+++ Extracted information +++

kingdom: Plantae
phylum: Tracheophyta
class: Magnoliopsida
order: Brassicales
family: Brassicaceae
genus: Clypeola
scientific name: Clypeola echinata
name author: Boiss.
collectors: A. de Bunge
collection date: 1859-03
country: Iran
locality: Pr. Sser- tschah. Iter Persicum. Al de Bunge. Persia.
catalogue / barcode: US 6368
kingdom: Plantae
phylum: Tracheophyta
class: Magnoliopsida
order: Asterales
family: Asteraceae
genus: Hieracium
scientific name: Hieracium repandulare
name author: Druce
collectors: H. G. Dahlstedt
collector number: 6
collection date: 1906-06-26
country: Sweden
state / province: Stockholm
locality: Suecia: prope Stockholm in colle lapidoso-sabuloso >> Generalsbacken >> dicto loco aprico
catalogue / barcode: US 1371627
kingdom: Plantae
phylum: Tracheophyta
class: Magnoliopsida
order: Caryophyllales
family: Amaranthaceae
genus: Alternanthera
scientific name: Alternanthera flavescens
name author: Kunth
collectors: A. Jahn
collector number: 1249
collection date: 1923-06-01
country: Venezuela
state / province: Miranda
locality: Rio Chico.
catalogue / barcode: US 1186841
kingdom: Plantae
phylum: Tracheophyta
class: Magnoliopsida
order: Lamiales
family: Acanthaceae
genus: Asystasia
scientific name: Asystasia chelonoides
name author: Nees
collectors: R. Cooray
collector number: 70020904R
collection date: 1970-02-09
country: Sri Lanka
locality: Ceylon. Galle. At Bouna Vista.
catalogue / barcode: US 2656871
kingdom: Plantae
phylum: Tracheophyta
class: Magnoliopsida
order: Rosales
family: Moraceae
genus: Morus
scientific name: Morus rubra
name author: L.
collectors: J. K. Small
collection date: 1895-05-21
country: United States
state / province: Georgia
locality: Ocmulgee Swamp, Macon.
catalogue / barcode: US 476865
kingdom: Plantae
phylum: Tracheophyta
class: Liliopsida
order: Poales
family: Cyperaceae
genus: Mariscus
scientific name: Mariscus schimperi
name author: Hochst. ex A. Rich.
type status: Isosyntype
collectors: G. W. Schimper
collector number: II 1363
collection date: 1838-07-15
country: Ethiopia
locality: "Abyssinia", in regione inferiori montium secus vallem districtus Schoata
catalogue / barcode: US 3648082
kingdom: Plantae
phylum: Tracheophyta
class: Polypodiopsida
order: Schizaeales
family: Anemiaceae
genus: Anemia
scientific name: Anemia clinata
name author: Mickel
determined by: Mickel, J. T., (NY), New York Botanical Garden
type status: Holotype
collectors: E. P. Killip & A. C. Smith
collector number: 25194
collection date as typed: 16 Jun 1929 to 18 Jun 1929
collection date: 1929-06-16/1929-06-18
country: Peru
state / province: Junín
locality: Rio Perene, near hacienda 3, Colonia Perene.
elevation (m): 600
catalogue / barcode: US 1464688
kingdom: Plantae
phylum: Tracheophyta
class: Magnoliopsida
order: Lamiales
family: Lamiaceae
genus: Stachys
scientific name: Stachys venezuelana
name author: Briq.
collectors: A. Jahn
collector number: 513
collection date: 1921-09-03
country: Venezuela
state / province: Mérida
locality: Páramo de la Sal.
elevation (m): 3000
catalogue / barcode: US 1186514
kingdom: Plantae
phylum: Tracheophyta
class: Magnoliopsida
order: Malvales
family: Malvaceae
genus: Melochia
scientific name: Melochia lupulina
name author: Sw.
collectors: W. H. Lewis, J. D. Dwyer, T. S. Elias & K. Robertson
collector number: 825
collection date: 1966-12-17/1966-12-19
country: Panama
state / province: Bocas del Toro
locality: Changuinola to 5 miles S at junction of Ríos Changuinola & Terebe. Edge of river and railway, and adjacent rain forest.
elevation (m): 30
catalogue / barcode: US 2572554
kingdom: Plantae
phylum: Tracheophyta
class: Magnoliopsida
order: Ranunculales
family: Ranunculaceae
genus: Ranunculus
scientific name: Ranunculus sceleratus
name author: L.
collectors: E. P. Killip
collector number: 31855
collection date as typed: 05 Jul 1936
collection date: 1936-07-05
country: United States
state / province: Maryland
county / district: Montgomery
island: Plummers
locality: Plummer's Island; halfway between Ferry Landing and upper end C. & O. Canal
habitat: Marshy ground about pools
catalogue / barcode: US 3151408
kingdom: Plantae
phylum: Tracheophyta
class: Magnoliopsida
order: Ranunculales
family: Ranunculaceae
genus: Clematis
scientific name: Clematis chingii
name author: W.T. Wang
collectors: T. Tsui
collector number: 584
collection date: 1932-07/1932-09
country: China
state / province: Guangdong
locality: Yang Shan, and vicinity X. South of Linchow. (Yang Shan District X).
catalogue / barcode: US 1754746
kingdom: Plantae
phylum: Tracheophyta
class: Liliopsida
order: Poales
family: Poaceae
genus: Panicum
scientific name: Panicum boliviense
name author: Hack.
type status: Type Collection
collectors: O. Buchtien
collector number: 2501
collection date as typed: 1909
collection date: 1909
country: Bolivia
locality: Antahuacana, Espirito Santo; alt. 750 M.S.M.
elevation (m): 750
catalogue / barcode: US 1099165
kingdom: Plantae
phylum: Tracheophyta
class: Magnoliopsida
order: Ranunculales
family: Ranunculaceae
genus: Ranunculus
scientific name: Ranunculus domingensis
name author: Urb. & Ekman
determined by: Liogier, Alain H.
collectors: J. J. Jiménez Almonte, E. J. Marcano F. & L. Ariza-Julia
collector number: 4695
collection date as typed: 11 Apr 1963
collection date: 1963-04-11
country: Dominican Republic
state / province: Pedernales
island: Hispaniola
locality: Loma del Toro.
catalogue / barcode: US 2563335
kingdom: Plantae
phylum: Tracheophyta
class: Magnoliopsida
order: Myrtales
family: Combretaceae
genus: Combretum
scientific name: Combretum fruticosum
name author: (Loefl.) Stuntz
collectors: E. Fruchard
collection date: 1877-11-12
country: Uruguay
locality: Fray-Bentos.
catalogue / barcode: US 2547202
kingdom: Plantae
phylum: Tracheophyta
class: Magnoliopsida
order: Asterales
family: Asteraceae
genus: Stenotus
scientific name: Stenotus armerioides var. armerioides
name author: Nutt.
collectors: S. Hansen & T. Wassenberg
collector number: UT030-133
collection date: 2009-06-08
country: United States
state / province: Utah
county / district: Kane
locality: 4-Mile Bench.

+++

Instruction
Reproduce every line of the material above word for word, in the same order.

Worked solution
kingdom: Plantae
phylum: Tracheophyta
class: Magnoliopsida
order: Brassicales
family: Brassicaceae
genus: Clypeola
scientific name: Clypeola echinata
name author: Boiss.
collectors: A. de Bunge
collection date: 1859-03
country: Iran
locality: Pr. Sser- tschah. Iter Persicum. Al de Bunge. Persia.
catalogue / barcode: US 6368
kingdom: Plantae
phylum: Tracheophyta
class: Magnoliopsida
order: Asterales
family: Asteraceae
genus: Hieracium
scientific name: Hieracium repandulare
name author: Druce
collectors: H. G. Dahlstedt
collector number: 6
collection date: 1906-06-26
country: Sweden
state / province: Stockholm
locality: Suecia: prope Stockholm in colle lapidoso-sabuloso >> Generalsbacken >> dicto loco aprico
catalogue / barcode: US 1371627
kingdom: Plantae
phylum: Tracheophyta
class: Magnoliopsida
order: Caryophyllales
family: Amaranthaceae
genus: Alternanthera
scientific name: Alternanthera flavescens
name author: Kunth
collectors: A. Jahn
collector number: 1249
collection date: 1923-06-01
country: Venezuela
state / province: Miranda
locality: Rio Chico.
catalogue / barcode: US 1186841
kingdom: Plantae
phylum: Tracheophyta
class: Magnoliopsida
order: Lamiales
family: Acanthaceae
genus: Asystasia
scientific name: Asystasia chelonoides
name author: Nees
collectors: R. Cooray
collector number: 70020904R
collection date: 1970-02-09
country: Sri Lanka
locality: Ceylon. Galle. At Bouna Vista.
catalogue / barcode: US 2656871
kingdom: Plantae
phylum: Tracheophyta
class: Magnoliopsida
order: Rosales
family: Moraceae
genus: Morus
scientific name: Morus rubra
name author: L.
collectors: J. K. Small
collection date: 1895-05-21
country: United States
state / province: Georgia
locality: Ocmulgee Swamp, Macon.
catalogue / barcode: US 476865
kingdom: Plantae
phylum: Tracheophyta
class: Liliopsida
order: Poales
family: Cyperaceae
genus: Mariscus
scientific name: Mariscus schimperi
name author: Hochst. ex A. Rich.
type status: Isosyntype
collectors: G. W. Schimper
collector number: II 1363
collection date: 1838-07-15
country: Ethiopia
locality: "Abyssinia", in regione inferiori montium secus vallem districtus Schoata
catalogue / barcode: US 3648082
kingdom: Plantae
phylum: Tracheophyta
class: Polypodiopsida
order: Schizaeales
family: Anemiaceae
genus: Anemia
scientific name: Anemia clinata
name author: Mickel
determined by: Mickel, J. T., (NY), New York Botanical Garden
type status: Holotype
collectors: E. P. Killip & A. C. Smith
collector number: 25194
collection date as typed: 16 Jun 1929 to 18 Jun 1929
collection date: 1929-06-16/1929-06-18
country: Peru
state / province: Junín
locality: Rio Perene, near hacienda 3, Colonia Perene.
elevation (m): 600
catalogue / barcode: US 1464688
kingdom: Plantae
phylum: Tracheophyta
class: Magnoliopsida
order: Lamiales
family: Lamiaceae
genus: Stachys
scientific name: Stachys venezuelana
name author: Briq.
collectors: A. Jahn
collector number: 513
collection date: 1921-09-03
country: Venezuela
state / province: Mérida
locality: Páramo de la Sal.
elevation (m): 3000
catalogue / barcode: US 1186514
kingdom: Plantae
phylum: Tracheophyta
class: Magnoliopsida
order: Malvales
family: Malvaceae
genus: Melochia
scientific name: Melochia lupulina
name author: Sw.
collectors: W. H. Lewis, J. D. Dwyer, T. S. Elias & K. Robertson
collector number: 825
collection date: 1966-12-17/1966-12-19
country: Panama
state / province: Bocas del Toro
locality: Changuinola to 5 miles S at junction of Ríos Changuinola & Terebe. Edge of river and railway, and adjacent rain forest.
elevation (m): 30
catalogue / barcode: US 2572554
kingdom: Plantae
phylum: Tracheophyta
class: Magnoliopsida
order: Ranunculales
family: Ranunculaceae
genus: Ranunculus
scientific name: Ranunculus sceleratus
name author: L.
collectors: E. P. Killip
collector number: 31855
collection date as typed: 05 Jul 1936
collection date: 1936-07-05
country: United States
state / province: Maryland
county / district: Montgomery
island: Plummers
locality: Plummer's Island; halfway between Ferry Landing and upper end C. & O. Canal
habitat: Marshy ground about pools
catalogue / barcode: US 3151408
kingdom: Plantae
phylum: Tracheophyta
class: Magnoliopsida
order: Ranunculales
family: Ranunculaceae
genus: Clematis
scientific name: Clematis chingii
name author: W.T. Wang
collectors: T. Tsui
collector number: 584
collection date: 1932-07/1932-09
country: China
state / province: Guangdong
locality: Yang Shan, and vicinity X. South of Linchow. (Yang Shan District X).
catalogue / barcode: US 1754746
kingdom: Plantae
phylum: Tracheophyta
class: Liliopsida
order: Poales
family: Poaceae
genus: Panicum
scientific name: Panicum boliviense
name author: Hack.
type status: Type Collection
collectors: O. Buchtien
collector number: 2501
collection date as typed: 1909
collection date: 1909
country: Bolivia
locality: Antahuacana, Espirito Santo; alt. 750 M.S.M.
elevation (m): 750
catalogue / barcode: US 1099165
kingdom: Plantae
phylum: Tracheophyta
class: Magnoliopsida
order: Ranunculales
family: Ranunculaceae
genus: Ranunculus
scientific name: Ranunculus domingensis
name author: Urb. & Ekman
determined by: Liogier, Alain H.
collectors: J. J. Jiménez Almonte, E. J. Marcano F. & L. Ariza-Julia
collector number: 4695
collection date as typed: 11 Apr 1963
collection date: 1963-04-11
country: Dominican Republic
state / province: Pedernales
island: Hispaniola
locality: Loma del Toro.
catalogue / barcode: US 2563335
kingdom: Plantae
phylum: Tracheophyta
class: Magnoliopsida
order: Myrtales
family: Combretaceae
genus: Combretum
scientific name: Combretum fruticosum
name author: (Loefl.) Stuntz
collectors: E. Fruchard
collection date: 1877-11-12
country: Uruguay
locality: Fray-Bentos.
catalogue / barcode: US 2547202
kingdom: Plantae
phylum: Tracheophyta
class: Magnoliopsida
order: Asterales
family: Asteraceae
genus: Stenotus
scientific name: Stenotus armerioides var. armerioides
name author: Nutt.
collectors: S. Hansen & T. Wassenberg
collector number: UT030-133
collection date: 2009-06-08
country: United States
state / province: Utah
county / district: Kane
locality: 4-Mile Bench.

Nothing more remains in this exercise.